=== Requests ===
A: Answer these questions about the Kempo forum post:
(i) What kind of class had the family friend tried?
(ii) What block did the friend show with the opening step out?
(iii) According to the poster, at what range does self defense mostly happen?
B: Pick up the Kempo forum post from where it stops and continue it.

* begin Passage shown *

# "I didn't learn NUFFIN!!"



## Hand Sword (Jul 4, 2014)

After many years of inactivity (physically speaking in the arts), I came across a family friend, who had tried out a Kempo class and said it was a waste of time, and that he didn't learn "nuffin." He said it was a useless art for "self defense." Then, he went on about the UFC, BJJ, etc. Usually, I smile and agree to a point with these people, just to shine them on and avoid the drama and b.s.. However, this one time, I tried some thoughts I've leaned toward.

I asked him what was taught to him on his 1st (and only) lesson. He showed me the opening step out with a cross block (right foot out on elbows). He proceeded with the 3 basic punches, a palm heel, 8 point "blocking" system, 3 basic kicks, and 1/2 mooning (all of which was done laughing about it). He said "See! Useless! Who would deal with punches like this?" "Boxing is better!"

I asked what his perception of self defense was. He said "Two cats squaring off, circling, like this," then proceeded to demonstrate in front of me. I said that this is a fight. He said "yeah." I said no and that he had it all wrong. He said "what?" "what else is there?" "It's two cats going at it!" (again demonstrating)

I said to look at it this way, that fighting and self defense should be seen differently. I agreed that it might come to a square off in some cases, but stressed that self defense happens at a much closer range mostly. He looked at me blankly, with a disbelieving face squint. I said, let's take what you learned piece by piece than put it all together.

* end Passage shown *
* begin Record list *

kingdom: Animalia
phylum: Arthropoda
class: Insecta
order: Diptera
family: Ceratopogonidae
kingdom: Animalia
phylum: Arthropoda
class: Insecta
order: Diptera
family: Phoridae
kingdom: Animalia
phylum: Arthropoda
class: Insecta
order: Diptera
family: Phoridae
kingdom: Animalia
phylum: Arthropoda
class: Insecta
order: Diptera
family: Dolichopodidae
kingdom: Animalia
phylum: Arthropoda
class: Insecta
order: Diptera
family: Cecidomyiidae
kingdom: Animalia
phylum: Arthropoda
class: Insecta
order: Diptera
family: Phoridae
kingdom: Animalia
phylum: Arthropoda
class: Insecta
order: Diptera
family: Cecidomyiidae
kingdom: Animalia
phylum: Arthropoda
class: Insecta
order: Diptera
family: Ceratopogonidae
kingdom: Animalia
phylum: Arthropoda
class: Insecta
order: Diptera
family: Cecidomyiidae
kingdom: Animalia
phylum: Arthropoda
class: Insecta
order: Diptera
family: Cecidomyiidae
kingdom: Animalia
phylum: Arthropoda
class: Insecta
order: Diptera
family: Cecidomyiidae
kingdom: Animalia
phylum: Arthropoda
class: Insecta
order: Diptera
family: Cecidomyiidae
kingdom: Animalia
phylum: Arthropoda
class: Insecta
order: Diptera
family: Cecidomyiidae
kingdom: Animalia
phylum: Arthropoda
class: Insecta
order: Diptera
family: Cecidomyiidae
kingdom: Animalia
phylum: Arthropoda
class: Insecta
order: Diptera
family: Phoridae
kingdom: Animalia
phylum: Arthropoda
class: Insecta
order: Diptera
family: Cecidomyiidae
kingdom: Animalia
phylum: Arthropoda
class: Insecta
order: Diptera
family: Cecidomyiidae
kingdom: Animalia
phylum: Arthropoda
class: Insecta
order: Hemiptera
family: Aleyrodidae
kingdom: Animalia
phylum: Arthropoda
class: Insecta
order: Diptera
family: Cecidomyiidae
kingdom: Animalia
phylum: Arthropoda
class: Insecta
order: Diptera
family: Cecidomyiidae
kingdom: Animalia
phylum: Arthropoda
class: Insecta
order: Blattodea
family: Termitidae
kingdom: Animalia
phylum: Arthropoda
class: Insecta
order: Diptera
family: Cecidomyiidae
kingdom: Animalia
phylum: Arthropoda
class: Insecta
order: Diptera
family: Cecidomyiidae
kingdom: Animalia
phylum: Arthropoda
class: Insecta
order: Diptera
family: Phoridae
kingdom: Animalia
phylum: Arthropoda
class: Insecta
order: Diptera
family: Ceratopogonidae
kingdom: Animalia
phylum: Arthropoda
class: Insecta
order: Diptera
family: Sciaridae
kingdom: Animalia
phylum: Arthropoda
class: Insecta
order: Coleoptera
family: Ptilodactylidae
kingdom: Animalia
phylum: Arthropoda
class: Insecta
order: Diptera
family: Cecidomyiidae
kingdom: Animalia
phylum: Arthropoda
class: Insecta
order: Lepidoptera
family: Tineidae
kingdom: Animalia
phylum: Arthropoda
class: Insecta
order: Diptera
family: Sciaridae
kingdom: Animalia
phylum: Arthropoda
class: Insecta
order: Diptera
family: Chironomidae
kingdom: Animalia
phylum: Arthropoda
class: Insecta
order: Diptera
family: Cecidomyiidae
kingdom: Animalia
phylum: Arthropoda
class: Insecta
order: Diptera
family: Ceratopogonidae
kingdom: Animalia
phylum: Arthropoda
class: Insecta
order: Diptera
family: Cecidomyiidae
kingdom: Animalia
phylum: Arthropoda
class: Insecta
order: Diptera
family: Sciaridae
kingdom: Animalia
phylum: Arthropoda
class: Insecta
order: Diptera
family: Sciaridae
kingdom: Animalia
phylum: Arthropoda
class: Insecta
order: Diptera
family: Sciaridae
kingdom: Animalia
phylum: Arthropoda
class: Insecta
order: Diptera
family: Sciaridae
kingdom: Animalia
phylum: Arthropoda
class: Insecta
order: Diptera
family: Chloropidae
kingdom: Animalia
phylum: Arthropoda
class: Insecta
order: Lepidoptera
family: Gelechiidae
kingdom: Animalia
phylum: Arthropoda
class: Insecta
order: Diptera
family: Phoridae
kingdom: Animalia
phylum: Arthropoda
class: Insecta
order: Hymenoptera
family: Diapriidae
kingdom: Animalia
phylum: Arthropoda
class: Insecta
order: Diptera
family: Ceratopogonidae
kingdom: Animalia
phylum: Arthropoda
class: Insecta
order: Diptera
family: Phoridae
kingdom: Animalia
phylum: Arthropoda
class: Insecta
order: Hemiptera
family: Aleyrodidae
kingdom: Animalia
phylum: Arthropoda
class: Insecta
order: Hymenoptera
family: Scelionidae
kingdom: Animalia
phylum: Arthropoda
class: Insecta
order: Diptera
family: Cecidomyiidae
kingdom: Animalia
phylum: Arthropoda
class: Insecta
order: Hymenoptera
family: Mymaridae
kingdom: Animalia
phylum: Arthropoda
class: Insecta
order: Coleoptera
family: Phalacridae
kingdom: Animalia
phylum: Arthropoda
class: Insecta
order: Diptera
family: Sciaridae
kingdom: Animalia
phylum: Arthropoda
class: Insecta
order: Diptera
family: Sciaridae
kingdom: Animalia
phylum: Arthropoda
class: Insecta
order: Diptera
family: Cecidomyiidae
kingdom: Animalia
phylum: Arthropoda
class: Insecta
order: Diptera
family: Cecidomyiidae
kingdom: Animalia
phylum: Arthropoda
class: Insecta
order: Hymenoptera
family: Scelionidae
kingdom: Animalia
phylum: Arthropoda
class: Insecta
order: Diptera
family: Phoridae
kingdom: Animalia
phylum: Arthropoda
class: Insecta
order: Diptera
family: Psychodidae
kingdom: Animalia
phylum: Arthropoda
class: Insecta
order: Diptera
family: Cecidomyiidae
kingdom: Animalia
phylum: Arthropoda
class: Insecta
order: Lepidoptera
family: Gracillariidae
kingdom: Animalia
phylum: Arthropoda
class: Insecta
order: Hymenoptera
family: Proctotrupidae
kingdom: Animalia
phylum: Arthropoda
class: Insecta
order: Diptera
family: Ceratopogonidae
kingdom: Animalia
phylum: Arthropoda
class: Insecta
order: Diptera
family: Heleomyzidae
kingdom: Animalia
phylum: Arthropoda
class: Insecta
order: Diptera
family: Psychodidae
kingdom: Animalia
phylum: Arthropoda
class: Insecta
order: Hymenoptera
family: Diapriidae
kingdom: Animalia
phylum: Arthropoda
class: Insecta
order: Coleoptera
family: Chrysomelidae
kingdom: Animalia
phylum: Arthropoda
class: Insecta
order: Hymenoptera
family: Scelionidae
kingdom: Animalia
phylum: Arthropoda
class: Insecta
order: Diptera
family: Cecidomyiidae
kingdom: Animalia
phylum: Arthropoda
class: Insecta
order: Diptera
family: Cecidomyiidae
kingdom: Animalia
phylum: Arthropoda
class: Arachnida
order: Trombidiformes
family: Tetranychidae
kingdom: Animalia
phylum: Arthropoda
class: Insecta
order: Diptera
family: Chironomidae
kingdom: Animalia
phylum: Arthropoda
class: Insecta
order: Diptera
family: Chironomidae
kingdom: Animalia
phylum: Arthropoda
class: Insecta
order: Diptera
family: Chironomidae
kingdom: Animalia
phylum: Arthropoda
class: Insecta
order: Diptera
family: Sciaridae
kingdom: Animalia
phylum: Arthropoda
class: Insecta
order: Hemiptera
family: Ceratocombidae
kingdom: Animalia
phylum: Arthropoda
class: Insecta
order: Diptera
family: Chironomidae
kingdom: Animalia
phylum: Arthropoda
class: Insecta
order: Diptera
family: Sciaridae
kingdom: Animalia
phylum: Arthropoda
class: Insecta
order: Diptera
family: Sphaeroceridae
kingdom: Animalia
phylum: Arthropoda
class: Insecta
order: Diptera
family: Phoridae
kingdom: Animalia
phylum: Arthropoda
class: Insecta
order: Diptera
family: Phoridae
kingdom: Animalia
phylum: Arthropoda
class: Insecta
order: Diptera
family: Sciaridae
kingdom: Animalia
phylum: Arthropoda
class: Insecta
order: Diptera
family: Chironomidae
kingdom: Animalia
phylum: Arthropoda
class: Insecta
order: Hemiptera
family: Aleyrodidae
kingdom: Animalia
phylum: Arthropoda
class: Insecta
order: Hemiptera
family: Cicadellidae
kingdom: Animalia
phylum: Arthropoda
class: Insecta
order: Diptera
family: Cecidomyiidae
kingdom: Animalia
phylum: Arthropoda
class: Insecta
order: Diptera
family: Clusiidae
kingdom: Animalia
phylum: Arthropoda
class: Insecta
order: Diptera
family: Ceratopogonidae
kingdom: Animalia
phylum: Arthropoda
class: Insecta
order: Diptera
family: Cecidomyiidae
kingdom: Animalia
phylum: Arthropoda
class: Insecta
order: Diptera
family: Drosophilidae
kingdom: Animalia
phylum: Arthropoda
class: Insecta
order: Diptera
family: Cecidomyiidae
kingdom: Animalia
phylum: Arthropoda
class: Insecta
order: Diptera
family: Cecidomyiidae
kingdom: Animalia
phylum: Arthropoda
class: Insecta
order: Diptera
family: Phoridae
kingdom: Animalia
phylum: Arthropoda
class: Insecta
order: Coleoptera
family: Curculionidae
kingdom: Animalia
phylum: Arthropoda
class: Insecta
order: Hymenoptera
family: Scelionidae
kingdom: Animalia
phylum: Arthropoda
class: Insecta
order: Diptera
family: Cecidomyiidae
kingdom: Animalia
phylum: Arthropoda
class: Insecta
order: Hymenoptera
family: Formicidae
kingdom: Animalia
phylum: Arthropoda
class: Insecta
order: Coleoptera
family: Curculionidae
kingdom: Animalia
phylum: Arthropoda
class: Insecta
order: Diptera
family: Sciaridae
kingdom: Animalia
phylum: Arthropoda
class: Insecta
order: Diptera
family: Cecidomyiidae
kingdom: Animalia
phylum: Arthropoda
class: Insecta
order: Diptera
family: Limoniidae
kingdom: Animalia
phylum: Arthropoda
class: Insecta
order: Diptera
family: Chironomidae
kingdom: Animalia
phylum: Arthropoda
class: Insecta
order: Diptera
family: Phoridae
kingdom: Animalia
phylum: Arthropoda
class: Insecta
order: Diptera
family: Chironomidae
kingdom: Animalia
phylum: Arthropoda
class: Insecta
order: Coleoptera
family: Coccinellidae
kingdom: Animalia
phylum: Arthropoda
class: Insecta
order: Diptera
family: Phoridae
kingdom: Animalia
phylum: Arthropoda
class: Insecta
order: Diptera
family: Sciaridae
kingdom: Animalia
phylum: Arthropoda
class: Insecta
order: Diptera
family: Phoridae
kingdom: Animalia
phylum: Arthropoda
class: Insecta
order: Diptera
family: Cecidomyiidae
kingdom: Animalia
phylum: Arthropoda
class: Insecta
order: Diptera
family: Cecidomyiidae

* end Record list *

=== Results for the exercise ===
A:
(i) A Kempo class.
(ii) A cross block.
(iii) At a much closer range.

B:
The punches, palm, and kicks are all obvious. He nodded. What about the "blocks?" They are not what they seem. He but in saying "yeah. Every block is a strike and strike a block" sarcastically. I said, he was right and why? He scoffed. I said the saying comes from the hidden truth first taught to the foreigners in Okinawa and Japan. Do you really think, that as a culture based on warfare for centuries, the best they would have come up with for a kick defense would be to raise the arm up to an ear and then execute the downward motion as in #7 and #8 blocks? we know to quickly move a hand from origin across to deal with it directly. (so do untrained people) I asked why would this be taught then? He looked puzzled. I said, then it was designed for something else, though it can block a kick. Everything translates. What about #1 and #2 "blocks?" Again, the best these war scholars could view is to move the arm structurally weaker in order to deal with punches and block lower?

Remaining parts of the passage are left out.